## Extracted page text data
--------------------------------------------------

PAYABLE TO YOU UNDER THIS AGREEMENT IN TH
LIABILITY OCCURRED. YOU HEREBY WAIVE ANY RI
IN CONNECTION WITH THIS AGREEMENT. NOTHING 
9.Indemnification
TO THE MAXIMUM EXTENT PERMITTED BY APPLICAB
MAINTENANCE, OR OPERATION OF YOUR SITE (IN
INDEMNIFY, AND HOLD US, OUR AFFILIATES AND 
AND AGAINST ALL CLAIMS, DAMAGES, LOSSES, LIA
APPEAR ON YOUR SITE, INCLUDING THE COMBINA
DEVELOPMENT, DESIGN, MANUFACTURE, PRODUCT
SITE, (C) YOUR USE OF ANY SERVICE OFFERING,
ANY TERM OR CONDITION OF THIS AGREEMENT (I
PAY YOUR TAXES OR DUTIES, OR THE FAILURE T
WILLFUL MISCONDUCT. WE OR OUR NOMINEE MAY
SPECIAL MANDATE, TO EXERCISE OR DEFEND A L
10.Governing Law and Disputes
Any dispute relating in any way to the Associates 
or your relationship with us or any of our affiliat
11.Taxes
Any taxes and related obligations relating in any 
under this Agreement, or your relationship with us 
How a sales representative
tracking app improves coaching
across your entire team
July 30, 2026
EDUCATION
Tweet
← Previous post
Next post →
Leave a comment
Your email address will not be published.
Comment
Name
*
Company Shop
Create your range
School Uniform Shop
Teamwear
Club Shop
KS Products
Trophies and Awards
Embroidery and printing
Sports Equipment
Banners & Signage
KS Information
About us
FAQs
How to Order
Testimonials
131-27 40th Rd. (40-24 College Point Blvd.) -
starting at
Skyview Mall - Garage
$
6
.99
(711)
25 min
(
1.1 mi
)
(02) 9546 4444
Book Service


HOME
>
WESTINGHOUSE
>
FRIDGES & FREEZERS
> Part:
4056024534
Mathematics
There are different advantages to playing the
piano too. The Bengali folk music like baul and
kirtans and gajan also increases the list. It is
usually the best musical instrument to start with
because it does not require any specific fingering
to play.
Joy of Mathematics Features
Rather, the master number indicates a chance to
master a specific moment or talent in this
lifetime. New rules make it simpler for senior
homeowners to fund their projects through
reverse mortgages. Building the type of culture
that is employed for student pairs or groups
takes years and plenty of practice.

--------------------------------------------------

## WORK ORDER
Please repeat the entries above exactly as they read.

## ANSWER
PAYABLE TO YOU UNDER THIS AGREEMENT IN TH
LIABILITY OCCURRED. YOU HEREBY WAIVE ANY RI
IN CONNECTION WITH THIS AGREEMENT. NOTHING 
9.Indemnification
TO THE MAXIMUM EXTENT PERMITTED BY APPLICAB
MAINTENANCE, OR OPERATION OF YOUR SITE (IN
INDEMNIFY, AND HOLD US, OUR AFFILIATES AND 
AND AGAINST ALL CLAIMS, DAMAGES, LOSSES, LIA
APPEAR ON YOUR SITE, INCLUDING THE COMBINA
DEVELOPMENT, DESIGN, MANUFACTURE, PRODUCT
SITE, (C) YOUR USE OF ANY SERVICE OFFERING,
ANY TERM OR CONDITION OF THIS AGREEMENT (I
PAY YOUR TAXES OR DUTIES, OR THE FAILURE T
WILLFUL MISCONDUCT. WE OR OUR NOMINEE MAY
SPECIAL MANDATE, TO EXERCISE OR DEFEND A L
10.Governing Law and Disputes
Any dispute relating in any way to the Associates 
or your relationship with us or any of our affiliat
11.Taxes
Any taxes and related obligations relating in any 
under this Agreement, or your relationship with us 
How a sales representative
tracking app improves coaching
across your entire team
July 30, 2026
EDUCATION
Tweet
← Previous post
Next post →
Leave a comment
Your email address will not be published.
Comment
Name
*
Company Shop
Create your range
School Uniform Shop
Teamwear
Club Shop
KS Products
Trophies and Awards
Embroidery and printing
Sports Equipment
Banners & Signage
KS Information
About us
FAQs
How to Order
Testimonials
131-27 40th Rd. (40-24 College Point Blvd.) -
starting at
Skyview Mall - Garage
$
6
.99
(711)
25 min
(
1.1 mi
)
(02) 9546 4444
Book Service


HOME
>
WESTINGHOUSE
>
FRIDGES & FREEZERS
> Part:
4056024534
Mathematics
There are different advantages to playing the
piano too. The Bengali folk music like baul and
kirtans and gajan also increases the list. It is
usually the best musical instrument to start with
because it does not require any specific fingering
to play.
Joy of Mathematics Features
Rather, the master number indicates a chance to
master a specific moment or talent in this
lifetime. New rules make it simpler for senior
homeowners to fund their projects through
reverse mortgages. Building the type of culture
that is employed for student pairs or groups
takes years and plenty of practice.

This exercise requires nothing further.